Partnership produces promising research

The first medical research collaboration between UCF and Sanford-Burnham Medical Research Institute at Lake Nona (Sanford-Burnham) has given way to promising research that could benefit cancer patients.

Two independent teams of cancer researchers, chemists and bioinformatics engineers have published discoveries that may lead to new methods of diagnosis and treatment of many types of cancer.

"Collaboration is a huge part to be considered because without it, no one would have been able to achieve such research and discoveries that are now being talked about," said Shaojie Zhang, Ph.D., an assistant professor of engineering and computer science at UCF with an expertise in bioinformatics.

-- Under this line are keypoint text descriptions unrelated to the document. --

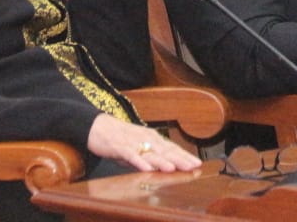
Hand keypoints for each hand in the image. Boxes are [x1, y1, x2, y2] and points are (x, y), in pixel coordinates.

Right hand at [86, 115, 201, 172]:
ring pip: (150, 153)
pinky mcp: (120, 147)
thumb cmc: (121, 138)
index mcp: (153, 138)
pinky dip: (139, 162)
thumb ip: (153, 155)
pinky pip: (131, 155)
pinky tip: (147, 169)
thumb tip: (168, 165)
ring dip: (162, 161)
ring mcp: (133, 142)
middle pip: (165, 150)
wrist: (98, 126)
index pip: (172, 148)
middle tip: (192, 167)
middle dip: (179, 159)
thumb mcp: (141, 146)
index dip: (185, 156)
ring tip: (173, 168)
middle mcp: (146, 138)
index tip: (197, 164)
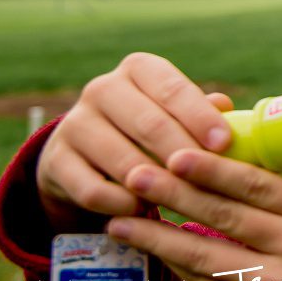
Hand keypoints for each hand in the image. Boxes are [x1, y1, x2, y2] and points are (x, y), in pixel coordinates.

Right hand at [36, 52, 233, 229]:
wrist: (87, 156)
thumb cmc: (152, 131)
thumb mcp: (176, 114)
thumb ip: (203, 112)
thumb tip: (226, 108)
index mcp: (140, 69)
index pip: (173, 88)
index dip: (200, 117)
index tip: (224, 144)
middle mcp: (103, 88)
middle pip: (150, 124)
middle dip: (183, 154)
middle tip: (209, 180)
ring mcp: (74, 124)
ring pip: (123, 159)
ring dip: (155, 185)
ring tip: (183, 201)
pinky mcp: (55, 161)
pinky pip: (92, 190)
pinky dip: (121, 204)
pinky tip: (141, 212)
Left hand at [105, 147, 281, 280]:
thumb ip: (267, 186)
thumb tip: (202, 152)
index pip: (257, 186)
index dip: (212, 170)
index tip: (174, 155)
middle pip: (225, 217)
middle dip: (174, 194)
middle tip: (135, 177)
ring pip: (204, 255)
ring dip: (157, 236)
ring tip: (121, 221)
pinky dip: (175, 263)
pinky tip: (153, 249)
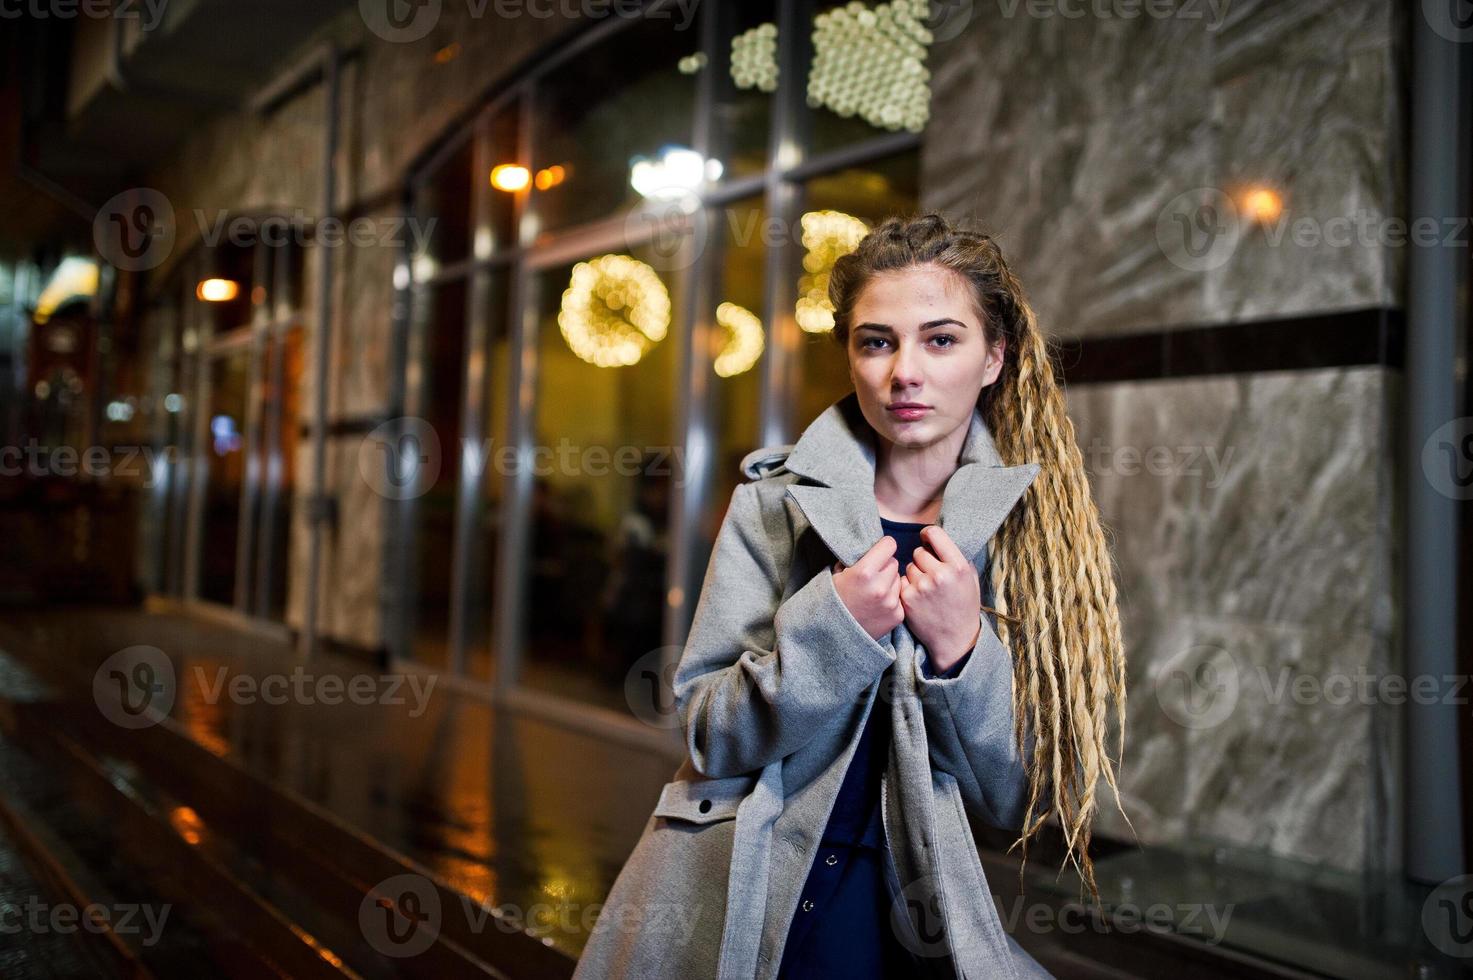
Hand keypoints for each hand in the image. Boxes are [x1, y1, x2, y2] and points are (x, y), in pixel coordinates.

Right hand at [831, 536, 903, 640]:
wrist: (832, 633)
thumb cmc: (833, 599)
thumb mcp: (839, 573)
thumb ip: (857, 558)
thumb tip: (872, 545)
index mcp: (865, 571)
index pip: (889, 545)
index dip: (883, 547)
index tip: (879, 551)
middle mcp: (880, 587)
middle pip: (894, 562)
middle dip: (885, 566)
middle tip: (873, 575)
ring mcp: (891, 603)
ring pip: (899, 579)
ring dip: (890, 582)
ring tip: (874, 592)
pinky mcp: (897, 616)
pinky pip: (900, 597)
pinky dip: (892, 598)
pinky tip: (878, 605)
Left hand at [899, 526, 981, 672]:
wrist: (955, 639)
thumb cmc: (964, 606)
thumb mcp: (970, 579)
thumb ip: (956, 557)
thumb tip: (939, 539)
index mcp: (957, 566)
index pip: (934, 534)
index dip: (928, 535)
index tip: (926, 539)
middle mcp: (939, 575)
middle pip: (919, 552)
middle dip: (923, 560)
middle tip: (931, 573)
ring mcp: (921, 587)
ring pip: (909, 567)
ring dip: (915, 574)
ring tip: (927, 589)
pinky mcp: (907, 598)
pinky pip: (902, 581)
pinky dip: (907, 587)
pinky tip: (919, 598)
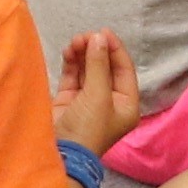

The first noteworthy breakthrough is a result of the partnership between UCF chemistry professor Dr. Kevin Belfield and Sandford-Burnham associate professor and cancer researcher Dr. Masanobu Komatsu.

"This partnership has helped tremendously because we at the lab at UCF perceive things through a chemical approach, but Dr. Komatsu and his team concentrate on cell biology, both which are important to our findings," Belfield said. "It was definitely critical for physical science researchers and biomedical researchers to collaborate to achieve what we have."

With a collaboration between his team of graduate and postdoctoral students, and Komatsu and his team of postdoctoral students, Belfield has been able to focus his research on a non-invasive way to first detect then inspect a cancerous tumor, in real time, to see how it is being affected by treatment, mainly focusing on breast, melanoma, cervical and ovarian cancers.

Belfield's technique first requires an injection of molecular probes into the bloodstream of an animal. The probes then bind to folate receptors, which are present in certain kinds of tumors, particularly cervical and ovarian cancer. The probes carry florescent dyes that hone only onto specific biomarkers in cancer cells. The dye-spotted tumor can then be detected by a microscope using near infrared light, which then produces a high-resolution 3D image of the tumor.

Belfield would like to translate this method for clinical use, but variations of this method may not be available for at least another five years. It depends on how it is adapted to different kinds of cancer, but the next step is to direct therapy, using this same method, to target a tumor of a cancer patient.

While probes only carry dyes now, they are also being designed to carry therapeutic drugs that are less harmful than treatments like chemotherapy.

"Most of the chemotherapy that is out there is non-specific," Belfield said. "When it is injected or digested, it typically disperses throughout the body, damaging healthy cells. This method wouldn't damage any healthy cells, only targeting the cancerous tumor, greatly minimizing the side effects caused by other treatments."

However, right now, Belfield is more focused on detecting cancer than treating it.

"The current work is not directed at cancer therapy and treatment, but more on the imaging detection side," Belfield said. "Most cancers can be treated if detected early, which is key. Once detected early, in a non-invasive way, the cancer can be surgically removed and our method can make sure the tumor is removed and with treatment, it can, in real time, show how the cancer cells are reacting to the treatment."

Junior micro and molecular biology major Nick Fusco is amazed at the research that Belfield and his team have collected.

"The use of chemical probes is such an innovative idea, and I can't wait to see how it will impact the medical field in the future," Fusco said.

The motivation behind Belfield's discovery is the fact that cancer is the second-leading cause of death in the United States, right behind heart disease. Most cancers are detected in phase three or four, the late stages of cancer. With this prognosis, the survival rate is low; only a small percentage of people have survived past five years. But nearly all cancer, if detected early, can be readily treated and cured. The survival rate of cancer that is detected early is very high.

"To me, it's nice to see that my research efforts can possibly directly impact a large part of society and contribute to a better life and also to the understanding of the science of cancer and what is behind it," Belfield said.